When Libertarian Judges Rule
Libertarians have a distorted sense of what counts as free speech.

Billboards and advertising clutter the roadside in Leakey, TX, June 1972. Marc St Gil / The US National Archives
Prominent libertarian jurist Alex Kozinski has been accused of sexual harassment by six women, all of them former clerks or employees. One of the women is Heidi Bond. In a statement, Bond gives a fuller description of Judge Kozinski’s rule, sexual and non-sexual, in the workplace.

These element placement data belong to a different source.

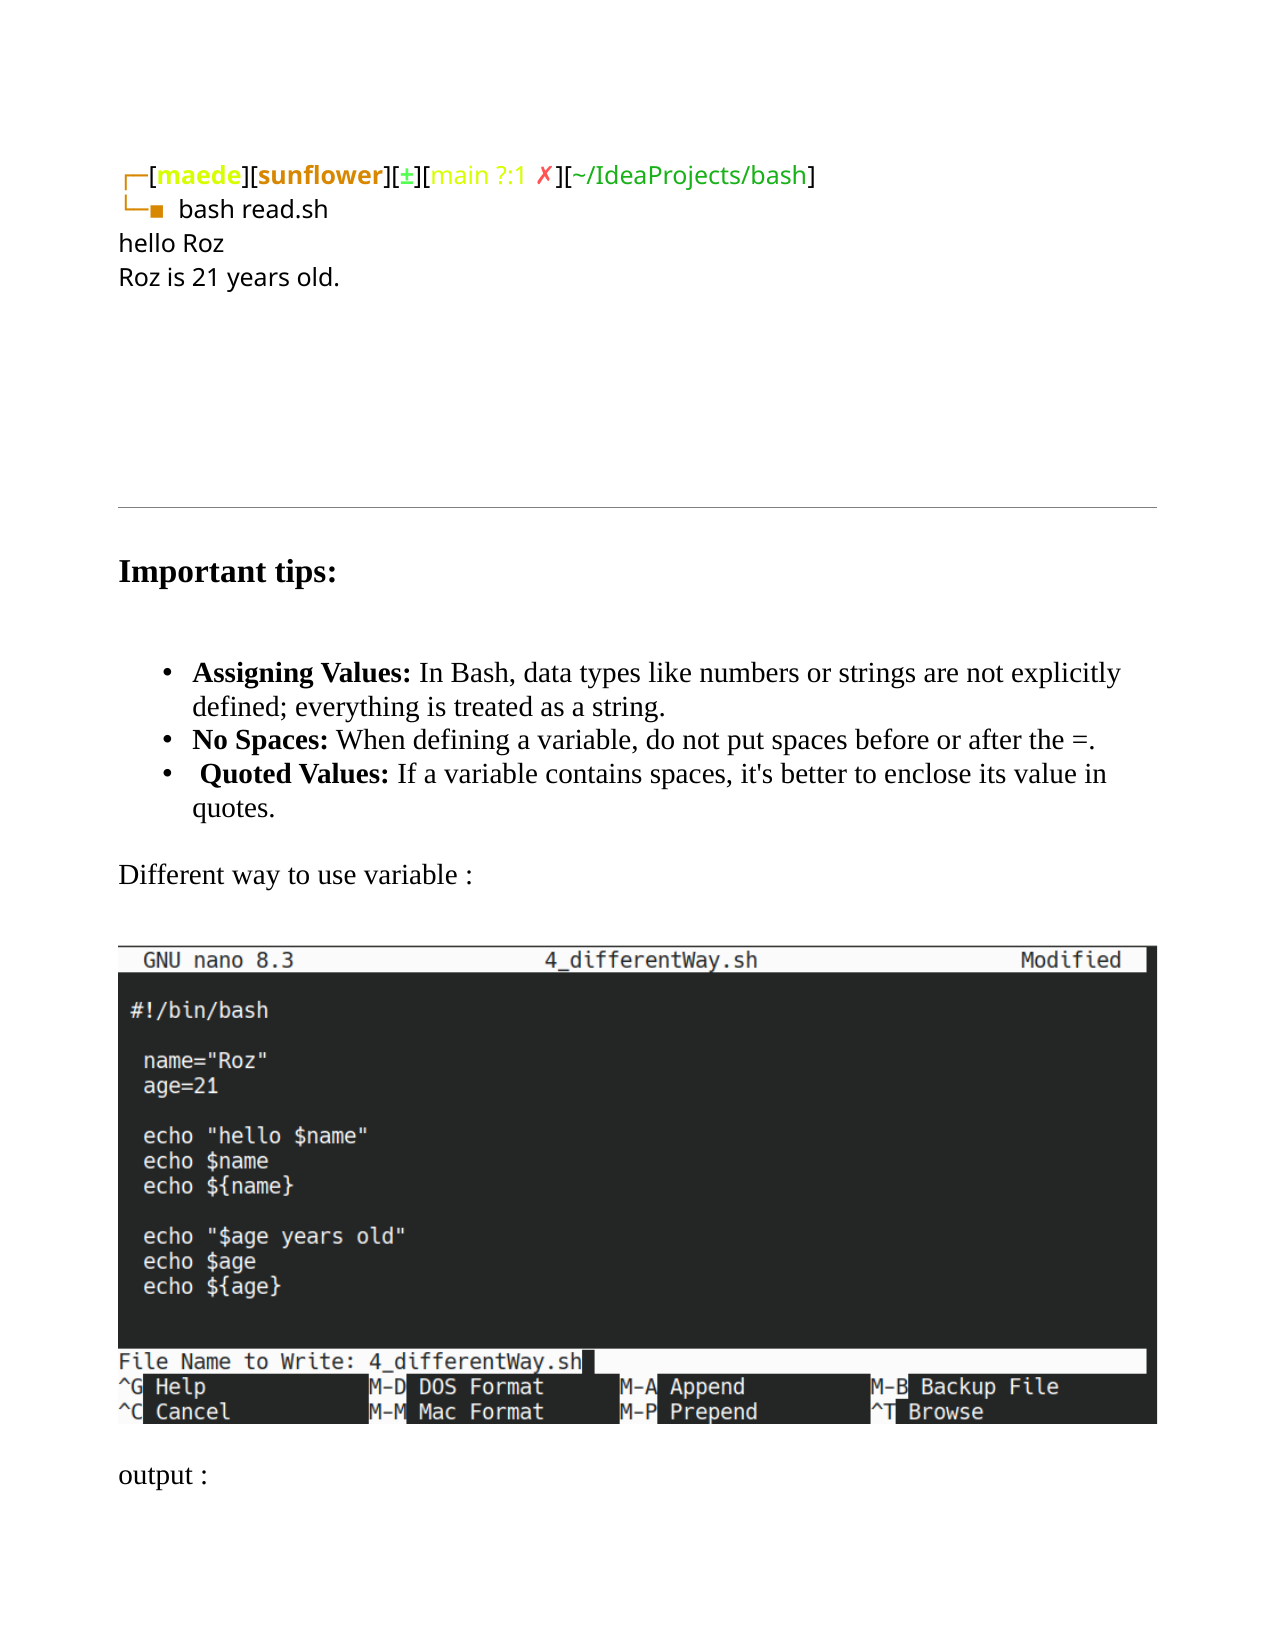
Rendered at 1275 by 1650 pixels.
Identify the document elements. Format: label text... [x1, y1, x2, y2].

subtitle Important tips: [118, 551, 1157, 589]
text ┌─[maede][sunflower][±][main ?:1 ✗][~/IdeaProjects/bash] └─▪ bash read.sh hello Roz Roz is 21 years old. [118, 118, 1157, 367]
list Quoted Values: If a variable contains spaces, it's better to enclose its value in quotes. [162, 756, 1157, 823]
text output : [118, 1457, 1157, 1491]
list No Spaces: When defining a variable, do not put spaces before or after the =. [162, 722, 1157, 756]
text Different way to use variable : [118, 857, 1157, 890]
list Assigning Values: In Bash, data types like numbers or strings are not explicitly defined; everything is treated as a string. [162, 655, 1157, 722]
picture [118, 945, 1158, 1424]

One day, my judge found out I had been reading romance novels over my dinner break. He called me (he was in San Francisco for hearings; I had stayed in the office in Pasadena) when one of my co-clerks idly mentioned it to him as an amusing aside. Romance novels, he said, were a terrible addiction, like drugs, and something like porn for women, and he didn’t want me to read them any more. He told me he wanted me to promise to never read them again.
“But it’s on my dinner break,” I protested.
He laid down the law — I was not to read them anymore. “I control what you read,” he said, “what you write, when you eat. You don’t sleep if I say so. You don’t shit unless I say so. Do you understand?”
The demands may seem peculiar, but the tyranny is typical. Employers control what workers read, when workers shit, all the time.